** Data follows **

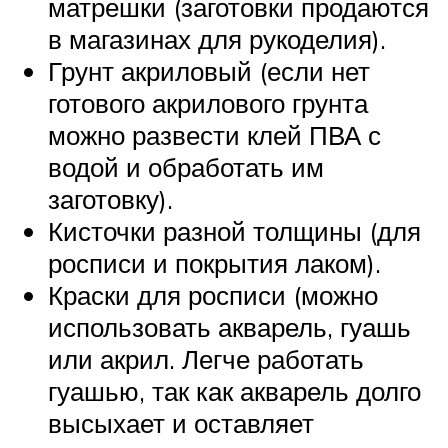
матрешки (заготовки продаются
в магазинах для рукоделия).
Грунт акриловый (если нет
готового акрилового грунта
можно развести клей ПВА с
водой и обработать им
заготовку).
Кисточки разной толщины (для
росписи и покрытия лаком).
Краски для росписи (можно
использовать акварель, гуашь
или акрил. Легче работать
гуашью, так как акварель долго
высыхает и оставляет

** End of Data **

# Exercise brief
From the line holding "можно развести клей ПВА с" through the last line above, reproduce each line exactly and add nothing.

# Solution for this task
можно развести клей ПВА с
водой и обработать им
заготовку).
Кисточки разной толщины (для
росписи и покрытия лаком).
Краски для росписи (можно
использовать акварель, гуашь
или акрил. Легче работать
гуашью, так как акварель долго
высыхает и оставляет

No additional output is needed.